USDHHS has published an updated, July 2018 protocol for the HIPAA audits, so it is possible to know how to prepare for an audit or enforcement review. Nearly any health care covered entity may be subject to an audit or enforcement investigation; all entities need to know what kinds of questions they’ll be asked, what information they'll need to provide and how to prevent issues that could lead to violations and fines.
Why you should Attend: The US Department of Health and Human Services (HHS) Office for Civil Rights has been pursuing a great deal of enforcement activity recently that involves compliance in two primary areas.
One is violations involving systemic noncompliance with security safeguards resulting in a breach, and the other is non-compliance with requirements for the provision of patent access to health records. And the pace of announcements of settlements has become a torrent of enforcement actions, with several announced in the space of a few days and even five in one announcement.
HHS OCR is definitely not relaxing HIPAA enforcement; it is using enforcement to further its goals of securing information and providing access to individuals.
The US Department of Health and Human Services (HHS) has also been busy with enforcement focused in new areas and on new kinds of entities, and compliance responsibilities for HIPAA Business Associates have been clarified. At the same time enforcement has been relaxed during the pandemic emergency for some HIPAA Business Associate requirements pertaining to telemedicine.

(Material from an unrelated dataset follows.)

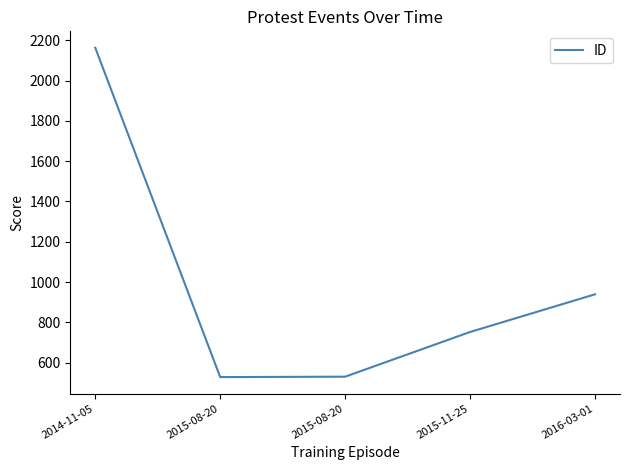

Does the chart have visible grid lines?

No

The HHS Office for Civil Rights (OCR) recently increased the penalty levels for HIPAA violations and indicated a new emphasis on the culpability of organizations when determining penalties for rule violations. If you have taken steps to comply with HIPAA, you will be treated less severely than if you have ignored compliance.
Taking steps to meet compliance requirements can help minimize potential penalties. Penalties have been increased across the board, now up to more than $1.7 million per violation, and a single incident may spawn several violations. The maximums permitted annually for any one violation, have been reduced for all but the highest level of violation, but all other fine levels have been increased.